§ TASK DESCRIPTION:
With the line containing "M524,896L555,918L516,974L486,952Z" as the start and the line containing "M372,1133L425,1167L405,1198L352,1162Z" as the end, transcribe that span of the entries below exactly, including both.

──────── DATA TO USE

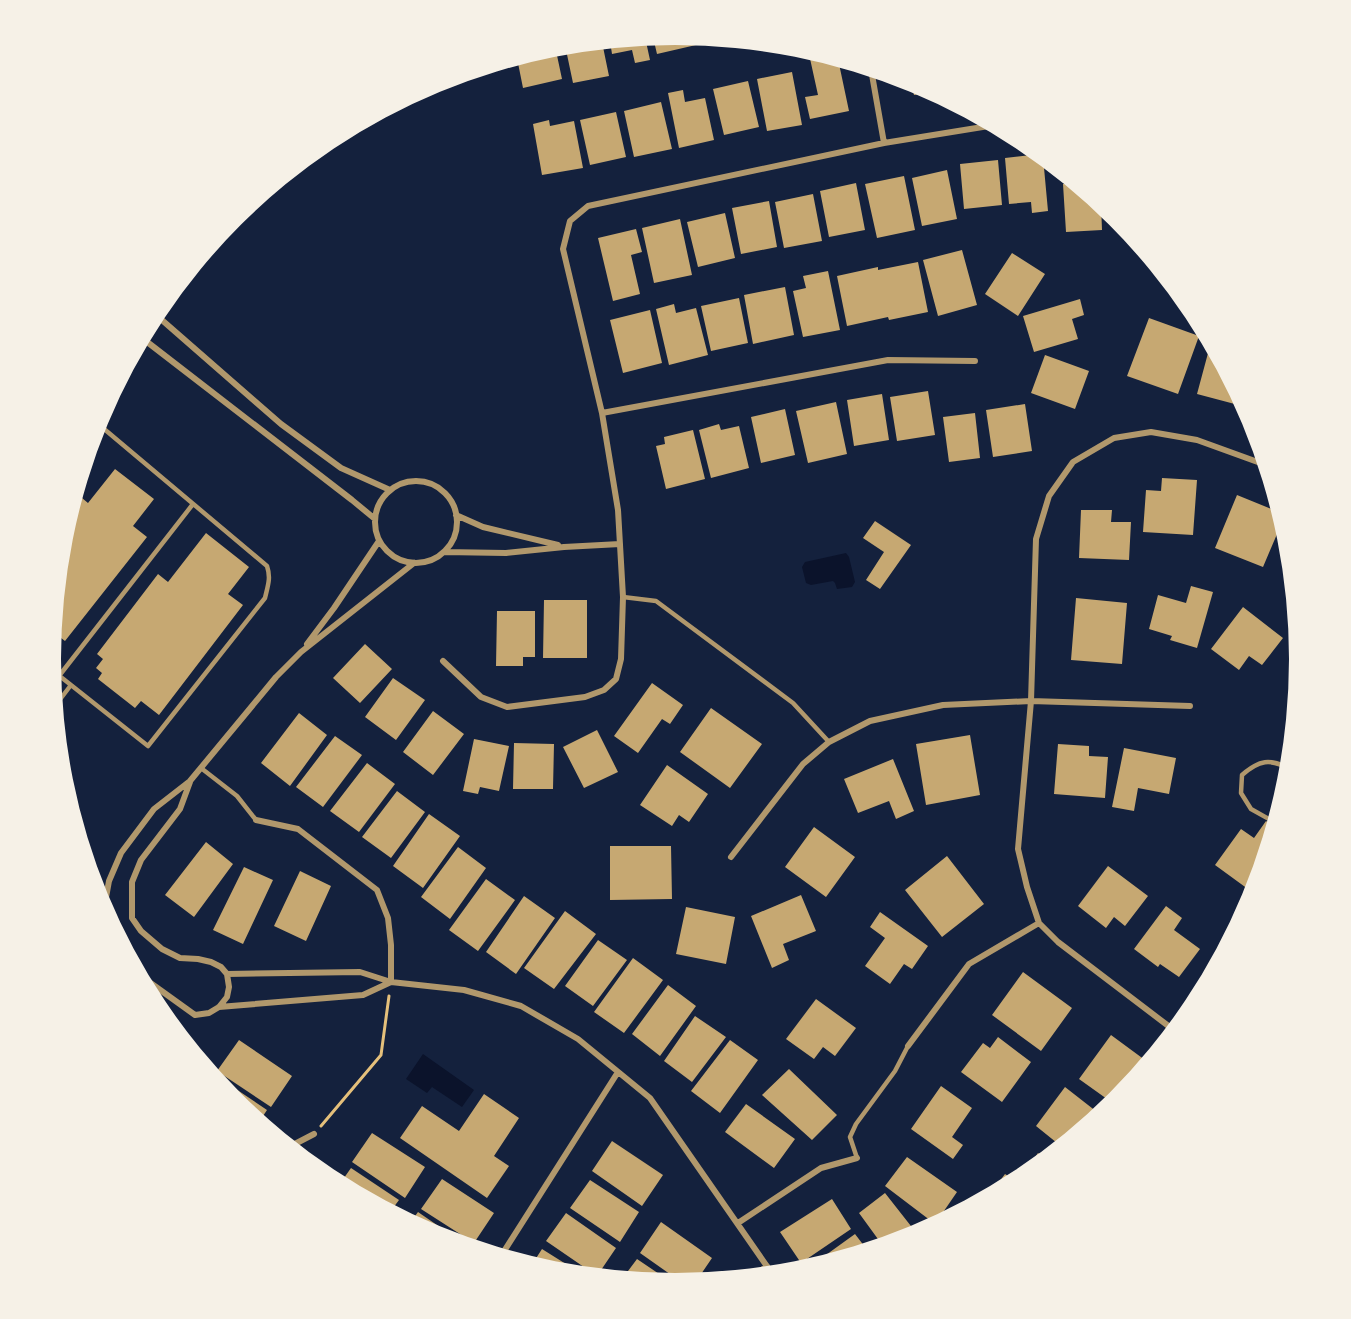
<svg xmlns="http://www.w3.org/2000/svg" width="1351" height="1319" viewBox="0 0 1351 1319" font-family="Jost,sans-serif">
  <style>
    .water { fill: #0b132b }
    .building { fill: #c6a872 }
    .lines { fill: none; stroke-linecap: round; stroke-linejoin: round }
    .path { stroke: #e5c07b; stroke-width: 3 }
    .service { stroke: #b1986c; stroke-width: 4.5 }
    .minor { stroke: #b1986c; stroke-width: 6 }
  </style>
  <rect width="100%" height="100%" fill="#14213d"/>
  <path class="water" d="M846,553L849,557L855,582L852,587L837,589L835,583L833,581L811,585L806,583L802,567L805,562Z
    M423,1054L474,1090L462,1107L432,1087L427,1093L406,1079Z"/>
  <path class="building" d="M676,35L694,36L696,45L657,54L653,37Z
    M645,37L650,60L635,63L632,50L612,54L610,41Z
    M602,42L609,76L573,83L565,45Z
    M555,46L562,79L523,88L517,58Z
    M816,52L838,59L849,111L810,119L805,97L818,95L809,54Z
    M792,72L802,125L767,131L757,79Z
    M748,81L759,127L724,135L713,89Z
    M911,81L915,82L933,92L914,95Z
    M683,90L685,102L705,98L714,140L679,148L668,93Z
    M661,102L672,149L634,157L624,111Z
    M616,112L626,157L590,165L580,120Z
    M549,120L550,126L574,121L583,168L542,175L533,124Z
    M1040,154L1043,157L1048,211L1032,213L1031,202L1009,204L1005,158Z
    M998,160L1002,205L964,209L960,164Z
    M947,170L957,219L922,226L912,178Z
    M904,176L915,230L877,238L865,184Z
    M856,183L865,230L829,237L820,191Z
    M1063,184H1076L1101,204L1102,230L1066,232Z
    M813,194L822,241L784,248L775,202Z
    M769,201L777,247L741,254L732,208Z
    M725,213L735,258L698,267L687,222Z
    M680,219L692,275L654,283L642,228Z
    M636,229L642,252L631,255L640,294L613,301L598,238Z
    M962,250L977,305L938,316L923,260Z
    M1012,253L1045,274L1018,316L985,294Z
    M918,262L928,312L889,320L888,317L847,326L837,276L878,267V270Z
    M828,271L840,330L803,337L793,291L806,288L803,276Z
    M785,287L794,335L753,344L744,295Z
    M739,298L748,343L711,351L701,306Z
    M1080,299L1084,315L1072,319L1078,339L1034,352L1023,316Z
    M674,304L676,313L696,308L708,355L669,365L656,309Z
    M650,310L662,363L623,373L610,320Z
    M1149,318L1199,336L1178,394L1127,376Z
    M1211,342L1246,407L1197,394Z
    M1045,355L1089,371L1075,409L1031,393Z
    M928,391L935,435L897,441L890,397Z
    M882,394L889,440L854,446L847,400Z
    M836,402L847,454L808,463L796,411Z
    M1025,404L1032,451L993,457L986,410Z
    M785,409L795,455L761,463L751,417Z
    M975,413L980,458L949,462L943,417Z
    M719,424L721,430L739,426L749,468L711,478L699,430Z
    M693,430L705,479L666,489L656,446L665,444L664,437Z
    M115,469L154,499L133,526L147,537L65,641L53,632L63,537L76,493L88,503Z
    M1162,478L1197,480L1193,535L1143,532L1146,490L1161,491Z
    M1237,495L1281,513L1283,520L1263,567L1215,548Z
    M1081,510H1112L1111,522H1131L1129,560L1079,558Z
    M875,521L911,545L880,589L866,580L884,552L863,538Z
    M206,533L249,567L228,594L243,605L159,715L141,701L135,708L98,679L102,673L96,668L103,659L97,654L158,574L168,582Z
    M1191,586L1213,592L1197,648L1170,640L1172,636L1149,629L1158,595L1186,603Z
    M1076,598L1127,603L1122,664L1071,660Z
    M544,600H587V658H543Z
    M1243,607L1283,638L1262,665L1249,656L1239,670L1211,649Z
    M497,611H535V657H523V666H496Z
    M365,644L392,669L360,703L333,678Z
    M393,678L425,700L396,740L365,717Z
    M652,683L683,705L670,724L662,719L638,753L614,736Z
    M711,708L762,744L730,788L680,752Z
    M433,711L464,734L433,775L403,752Z
    M299,713L327,735L290,786L261,763Z
    M597,730L618,772L584,788L563,747Z
    M970,735L980,795L926,805L916,744Z
    M335,736L362,755L323,807L296,787Z
    M474,739L509,746L499,791L480,787L478,794L463,791Z
    M514,743L554,744L553,789H513Z
    M1058,744L1089,746V756L1108,757L1105,798L1054,794Z
    M1124,748L1176,758L1169,794L1138,788L1134,811L1112,807Z
    M893,759L914,811L896,819L889,801L858,813L844,779Z
    M367,763L395,784L359,832L330,811Z
    M667,765L708,794L689,822L679,815L672,826L640,805Z
    M397,791L425,812L391,858L362,837Z
    M429,814L460,836L423,888L393,866Z
    M1266,821L1275,827L1257,885L1252,892L1215,865L1241,829L1254,838Z
    M814,827L855,857L826,897L785,867Z
    M206,842L233,864L194,917L165,895Z
    M610,846H671L672,899L610,900Z
    M458,847L486,868L450,919L421,897Z
    M947,856L984,904L942,937L905,890Z
    M1108,866L1148,896L1125,926L1114,917L1106,928L1078,906Z
    M244,867L273,880L243,944L213,930Z
    M300,871L331,886L306,941L274,926Z
    M486,879L515,900L478,951L449,930Z
    M801,895L816,931L783,944L789,960L772,968L751,916Z
    M524,896L555,918L516,974L486,952Z
    M1166,906L1182,918L1174,930L1200,949L1179,977L1160,964L1158,967L1134,949Z
    M686,907L735,917L726,964L676,954Z
    M565,911L596,934L554,989L524,968Z
    M880,912L928,946L912,969L904,964L890,984L865,966L885,938L870,927Z
    M598,940L627,960L593,1006L565,986Z
    M633,958L663,980L624,1033L594,1012Z
    M1023,972L1072,1008L1041,1051L992,1015Z
    M668,985L696,1006L660,1056L632,1034Z
    M816,999L856,1028L835,1056L823,1047L814,1059L786,1039Z
    M695,1016L726,1037L692,1082L664,1061Z
    M1111,1035L1149,1063L1114,1104L1079,1079Z
    M998,1037L1031,1062L1002,1102L961,1072L983,1043L990,1048Z
    M239,1040L292,1076L271,1107L217,1071Z
    M730,1040L758,1060L720,1113L691,1091Z
    M789,1069L837,1115L812,1140L762,1095Z
    M218,1077L267,1110L259,1122L233,1101L216,1080Z
    M941,1086L972,1108L952,1137L963,1145L953,1159L911,1129Z
    M1065,1087L1097,1112L1089,1123L1090,1124L1062,1147L1036,1126Z
    M484,1094L519,1118L494,1156L509,1166L487,1198L400,1138L422,1106L459,1131Z
    M746,1104L795,1139L774,1168L725,1132Z
    M372,1133L425,1167L405,1198L352,1162Z
    M612,1141L663,1175L642,1206L592,1171Z
    M1038,1153L1047,1159L1022,1179L1002,1190L996,1186L1005,1174L1017,1182Z
    M907,1157L957,1192L935,1224L885,1186Z
    M351,1168L399,1200L390,1212L339,1185Z
    M442,1179L494,1213L474,1243L421,1209Z
    M590,1180L639,1212L620,1242L570,1208Z
    M885,1193L918,1235L883,1246L859,1213Z
    M832,1199L851,1229L801,1263L780,1232Z
    M418,1212L466,1245L465,1246L436,1237L410,1223Z
    M566,1213L616,1248L597,1276L546,1241Z
    M661,1222L712,1258L695,1283L684,1284L640,1253Z
    M855,1234L868,1251L806,1270H805Z
    M542,1249L585,1276L553,1272L531,1266Z
    M637,1259L674,1284L622,1279Z"/>
  <g class="lines">
    <path class="path" d="M321,1126L381,1055L389,996"/>
    <path class="service" d="M623,597L656,601L793,703L829,742
      M52,670L148,746L265,598C268,585 271,578 267,566L97,423
      M59,676L193,504
      M55,706L71,685
      M201,768L237,796L256,820
      M1276,823L1251,809L1241,793L1242,775C1259,760 1270,758 1290,769
      M857,1158L850,1137L856,1124L895,1071L908,1046"/>
    <path class="minor" d="M871,69L884,143
      M155,314L281,424L341,468L390,490
      M142,338L352,500L375,519
      M602,413L888,360L975,361
      M375 522a41 41 0 1 1 82 0a41 41 0 1 1-82 0Z
      M456,515L483,527L558,545
      M444,552L506,553L564,547L620,544
      M307,644L334,608L379,541
      M443,661L481,697L507,707L585,697L604,690L616,679L621,659L623,597L618,510L602,413L563,249L570,221L588,206L884,143L995,125
      M256,820L298,829L377,890L388,918L391,945V982
      M731,857L803,764L829,742L870,721L943,705L1031,701L1190,706
      M105,912V903L109,881L121,853L154,809L190,781L276,677L301,652L414,563
      M138,974L195,1015L209,1013L219,1007L227,997L229,987L227,974L221,967L211,962L198,959L180,958L162,949L141,931L132,918V882L141,860L180,809L190,782
      M227,974L360,972L391,982L464,990L521,1006L578,1039L650,1098L773,1275
      M219,1007L363,995L391,982
      M1175,1031L1058,942L1039,923L1027,887L1018,849L1031,701L1036,539L1049,496L1073,462L1114,438L1151,432L1197,440L1266,465
      M908,1046L969,964L1039,923
      M289,1147L314,1134
      M738,1223L821,1168L857,1158
      M501,1256L618,1072
      M753,1277L767,1266"/>
  </g>
  <path d="M0 0H1351V1319H0ZM61 659a614 614 0 1 1 1228 0a614 614 0 1 1-1228 0Z" fill="#f6f1e7" fill-rule="evenodd"/>
</svg>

────────────────

§ EXERCISE RESPONSE:
    M524,896L555,918L516,974L486,952Z
    M1166,906L1182,918L1174,930L1200,949L1179,977L1160,964L1158,967L1134,949Z
    M686,907L735,917L726,964L676,954Z
    M565,911L596,934L554,989L524,968Z
    M880,912L928,946L912,969L904,964L890,984L865,966L885,938L870,927Z
    M598,940L627,960L593,1006L565,986Z
    M633,958L663,980L624,1033L594,1012Z
    M1023,972L1072,1008L1041,1051L992,1015Z
    M668,985L696,1006L660,1056L632,1034Z
    M816,999L856,1028L835,1056L823,1047L814,1059L786,1039Z
    M695,1016L726,1037L692,1082L664,1061Z
    M1111,1035L1149,1063L1114,1104L1079,1079Z
    M998,1037L1031,1062L1002,1102L961,1072L983,1043L990,1048Z
    M239,1040L292,1076L271,1107L217,1071Z
    M730,1040L758,1060L720,1113L691,1091Z
    M789,1069L837,1115L812,1140L762,1095Z
    M218,1077L267,1110L259,1122L233,1101L216,1080Z
    M941,1086L972,1108L952,1137L963,1145L953,1159L911,1129Z
    M1065,1087L1097,1112L1089,1123L1090,1124L1062,1147L1036,1126Z
    M484,1094L519,1118L494,1156L509,1166L487,1198L400,1138L422,1106L459,1131Z
    M746,1104L795,1139L774,1168L725,1132Z
    M372,1133L425,1167L405,1198L352,1162Z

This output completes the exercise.